La guerra de Hart (35 page)

Todos sabían que lo que hacían era peligroso, ilegal y estúpido, y que no se librarían de una buena bronca en el próximo punto de control. Pero eran jóvenes, hacía una hermosa y alegre tarde y la idea les había parecido un disparate delicioso y divertido. Lo único que faltaba para rematar su temeraria aventura era unas bonitas jóvenes que admiraran su hazaña. Claro está, pensó Tommy, eso había ocurrido meses antes de que sus compañeros y él vieran de cerca las muertes atroces y solitarias que les aguardaban a muchos de ellos.

Miró a través del desierto pasillo del barracón 101 del Stalag Luft 13, evocando aquel momento y deseando experimentar de nuevo aquella sensación de euforia. Riesgo y alegría, en lugar de riesgo y temor. Pensó que eso era lo que la realidad de la guerra le había robado. La inocente despreocupación de la juventud.

Tommy emitió un profundo suspiro, borró el recuerdo de su memoria y echó a andar por el pasillo. Abrió la puerta y bajó los escalones de acceso al recinto. El sol le cegó durante unos momentos. Al alzar la mano para escudarse los ojos, vio a dos hombres situados a escasa distancia uno de otro, observándole. Uno era el capitán Walker Townsend, que había abandonado su guante de béisbol. El otro era el
Hauptmann
Heinrich Visser. Todo indicaba que habían estado conversando, pero su coloquio cesó en cuanto lo vieron aproximarse.

9
Cosas que no eran lo que aparentaban

A mediodía, Tommy había terminado de entrevistar a los restantes testigos que iban a declarar contra Lincoln Scott y todos le habían relatado fragmentos obvios de la misma historia, episodios de ira y enemistad entre los dos hombres que habían trascendido el campo de prisioneros de guerra y describían con elocuencia una situación muy conocida en Estados Unidos.

Todos los
kriegies
que figuraban en la lista de testigos del capitán Townsend habían presenciado el odio mutuo que sentían los dos hombres. Uno contó que había visto a Trader Vic tomar la Biblia de Scott y burlarse de él eligiendo al azar unos pasajes y aplicando interpretaciones racistas a las palabras del Señor, unos insultos que habían hecho que el aviador negro se sulfurase. Otro declaró que había visto a Scott rasgar por la mitad el trozo de tejido que posteriormente utilizó para confeccionar las asas de la sartén y el cuchillo. Un tercero afirmó que los dos hombres se habían peleado cuando Bedford había acusado a Scott del robo, y que el ágil aviador de Tuskegee había asestado a Vic un feroz derechazo que le había partido el labio superior. De haberle golpeado en la mandíbula, dijo el
kriegie
, Bedford habría caído redondo.

Mientras caminaba por el campo, enfrascado en sus pensamientos pese a la presencia de otros cinco mil aviadores americanos, Tommy fue sumando las declaraciones de cada testigo y comprendió que la seguridad mostrada por el capitán Townsend y el comandante Clark estaba más que fundada. Presentar a Scott como un asesino no iba a ser una tarea excesivamente difícil. Su negativa a amoldarse, su permanente actitud fría y distante harían sin duda que la mayoría de los
kriegies
lo creyera capaz de cometer un asesinato a sangre fría. No requería un gran esfuerzo de imaginación transformarlo de lobo solitario en asesino.

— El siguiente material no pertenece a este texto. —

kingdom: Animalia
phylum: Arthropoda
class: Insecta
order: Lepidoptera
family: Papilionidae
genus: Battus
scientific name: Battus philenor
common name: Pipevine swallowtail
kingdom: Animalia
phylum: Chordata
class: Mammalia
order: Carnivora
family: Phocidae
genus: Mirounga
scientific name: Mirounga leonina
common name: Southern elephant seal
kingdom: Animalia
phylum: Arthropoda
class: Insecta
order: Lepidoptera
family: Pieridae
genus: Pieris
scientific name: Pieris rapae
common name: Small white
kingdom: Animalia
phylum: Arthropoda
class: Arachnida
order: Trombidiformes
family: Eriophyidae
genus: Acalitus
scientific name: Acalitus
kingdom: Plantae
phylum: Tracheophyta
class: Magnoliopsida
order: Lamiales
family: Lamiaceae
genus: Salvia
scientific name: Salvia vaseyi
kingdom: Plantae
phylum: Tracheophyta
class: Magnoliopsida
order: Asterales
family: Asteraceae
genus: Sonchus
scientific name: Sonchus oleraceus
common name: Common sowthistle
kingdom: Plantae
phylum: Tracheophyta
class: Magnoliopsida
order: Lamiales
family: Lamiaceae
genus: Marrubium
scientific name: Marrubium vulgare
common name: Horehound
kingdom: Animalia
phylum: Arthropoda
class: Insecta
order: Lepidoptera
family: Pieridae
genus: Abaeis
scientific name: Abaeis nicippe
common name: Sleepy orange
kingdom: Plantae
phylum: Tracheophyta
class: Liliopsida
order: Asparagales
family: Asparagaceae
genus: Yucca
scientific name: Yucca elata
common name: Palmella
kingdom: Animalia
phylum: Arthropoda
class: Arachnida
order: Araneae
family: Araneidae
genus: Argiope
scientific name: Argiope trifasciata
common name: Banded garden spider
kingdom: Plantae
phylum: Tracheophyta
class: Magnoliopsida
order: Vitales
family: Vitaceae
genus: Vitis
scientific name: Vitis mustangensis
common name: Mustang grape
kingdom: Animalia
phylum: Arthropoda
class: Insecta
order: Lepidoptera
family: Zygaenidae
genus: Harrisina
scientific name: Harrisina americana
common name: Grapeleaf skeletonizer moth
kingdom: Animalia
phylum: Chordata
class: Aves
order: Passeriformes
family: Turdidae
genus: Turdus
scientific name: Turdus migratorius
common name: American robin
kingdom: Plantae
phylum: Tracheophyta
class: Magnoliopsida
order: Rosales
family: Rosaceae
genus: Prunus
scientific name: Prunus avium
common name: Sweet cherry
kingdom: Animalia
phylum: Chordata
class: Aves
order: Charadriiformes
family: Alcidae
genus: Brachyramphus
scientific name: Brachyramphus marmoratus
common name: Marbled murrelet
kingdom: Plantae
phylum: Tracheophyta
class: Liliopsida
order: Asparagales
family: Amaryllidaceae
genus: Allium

Tommy asestó una patada a la tierra y pensó que si Scott hubiera hecho amigos, si se hubiera mostrado simpático y comunicativo, la gran mayoría de los
kriegies
habría prescindido del color de su piel. Pero al distanciarse de todos desde el primer momento en que había llegado al Stalag Luft 13 —por justificado que estuviera al adoptar esa actitud—, Scott había creado terreno abonado para la tragedia. En un mundo donde todos peleaban con los mismos temores, enfermedades, muerte y soledad, y los mismos deseos, de comida y libertad, él se había comportado de modo distinto, y eso, tanto o más que el recelo que provocaba el color de su piel, constituía el motivo del odio que todos experimentaban hacia él.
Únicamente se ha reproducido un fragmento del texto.